Trauma Supply Module (TSM)
The DASH Trauma Supply Module (TSM) is intended to help hospitals estimate supplies needed to care for seriously injured trauma patients in the first 48 hours following a mass casualty incident. Estimates of needed supplies are based on the hospital's trauma level and adjusted for factors including the number of emergency department beds, the hospital’s role in the community, and a facility’s potential isolation following a natural disaster. We encourage you to also complete the complementary Hospital Pharmacy Module to determine pharmaceutical needs and the Burn Supply Module to calculate dressings and topical treatments that may be needed by trauma patients. You may not have all the trauma supplies you need if you do not complete all three modules.
The DASH TSM is not proscriptive or definitive. It is intended as a starting point for facility planners to estimate the minimum quantities of supplies that may be needed based upon the role the hospital has in the community. The module is meant to be considered in conjunction with other planning tools, resources, information, and facility and community-wide preparedness efforts. It not intended as a clinical tool and should be used for pre-incident planning and NOT during an incident.
For detailed information on the purpose of the DASH TSM, related planning considerations, and additional resources, click on the "TSM Methodology (PDF)" button. For detailed instructions, click on the "TSM Instructions (PDF)" button. Most users will find it helpful to have the TSM Instructions open in a separate browser window to follow along as they navigate through the module.
TSM Instructions (PDF) TSM Methodology (PDF)

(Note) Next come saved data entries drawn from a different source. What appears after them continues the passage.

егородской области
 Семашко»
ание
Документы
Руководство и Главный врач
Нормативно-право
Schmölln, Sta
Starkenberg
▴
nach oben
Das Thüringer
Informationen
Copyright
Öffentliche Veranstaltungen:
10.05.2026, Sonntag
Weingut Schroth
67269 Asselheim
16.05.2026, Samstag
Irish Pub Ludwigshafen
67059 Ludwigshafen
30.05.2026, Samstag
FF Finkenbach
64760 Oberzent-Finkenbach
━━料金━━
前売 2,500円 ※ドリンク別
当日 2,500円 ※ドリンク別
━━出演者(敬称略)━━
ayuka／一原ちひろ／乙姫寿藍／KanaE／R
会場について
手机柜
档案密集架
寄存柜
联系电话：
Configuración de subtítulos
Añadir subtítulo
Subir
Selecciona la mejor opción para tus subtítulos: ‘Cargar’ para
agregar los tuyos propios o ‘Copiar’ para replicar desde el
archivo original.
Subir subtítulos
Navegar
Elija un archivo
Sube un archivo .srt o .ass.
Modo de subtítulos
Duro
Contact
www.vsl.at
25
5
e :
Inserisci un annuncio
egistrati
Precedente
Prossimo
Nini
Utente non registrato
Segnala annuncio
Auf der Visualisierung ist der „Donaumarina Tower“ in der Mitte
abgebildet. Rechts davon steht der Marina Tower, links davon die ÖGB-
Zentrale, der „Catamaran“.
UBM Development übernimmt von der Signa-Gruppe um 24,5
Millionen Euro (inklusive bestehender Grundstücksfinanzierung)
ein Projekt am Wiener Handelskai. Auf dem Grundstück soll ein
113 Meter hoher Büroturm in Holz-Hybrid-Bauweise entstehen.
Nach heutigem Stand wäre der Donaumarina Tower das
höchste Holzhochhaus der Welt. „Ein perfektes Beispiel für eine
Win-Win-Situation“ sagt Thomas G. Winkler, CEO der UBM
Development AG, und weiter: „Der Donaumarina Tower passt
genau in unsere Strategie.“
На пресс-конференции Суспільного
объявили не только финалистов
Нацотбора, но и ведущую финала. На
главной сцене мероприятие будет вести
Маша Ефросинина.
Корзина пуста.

NOTE: User inputs cannot be saved in the DASH Tool. Please remember to frequently download or share as described in the Instructions to save your inputs as you work in the module.
Terms of Use / Disclaimer
DASH is a voluntary planning tool designed to help hospital emergency planners and supply chain staff determine what supplies they may need during an MCI or infectious disease emergency in their community to ensure adequate supplies are available at the time of an incident. It does not require or dictate to hospitals what supplies they should have. The DASH Tool does not estimate staffing or space needs or address the systems planning necessary for an effective response. While based on subject matter expert recommendations grounded in historical or projected incidents, the DASH Tool is not designed to cover all situations for which hospitals should plan. The DASH Tool was developed for pre-incident planning and is not intended for use during a disaster.
While the DASH Tool is intended for use by acute care hospitals, facilities may consider sharing their results with their healthcare coalition and/or state to provide a more robust understanding of local and regional supply capacities. Hospitals may also consider discussing their results with supply chain vendors to inform future purchasing and strategies to ensure supply chain continuity.
DASH Tool recommendations are highly dependent on assumptions that can dramatically affect the outputs. Users should understand the implications of the assumptions and the caveats as described in the instructions. In some cases, though expert advice and review were the basis for the calculations, they may not reflect actual clinical practices; certain communities or facilities may have unique needs that the tool does not consider. The estimates may not account for all disasters; some incidents may exceed the predicted resources required. The DASH Tool should not replace other planning and facility-specific considerations or state or local government requirements. The authors, ASPR TRACIE, Healthcare Ready, and HHS/ASPR take no responsibility and bear no liability for any clinical care outcomes, provider injury/illness, or inaccuracies in or resulting from use of the DASH Tool. The DASH Tool reflects current knowledge of existing scientific guidance and operational experience; users should be aware that the evidence base for MCI and special pathogen response continues to evolve. All recommendations were current at the time of publication and vetted to the best of our ability.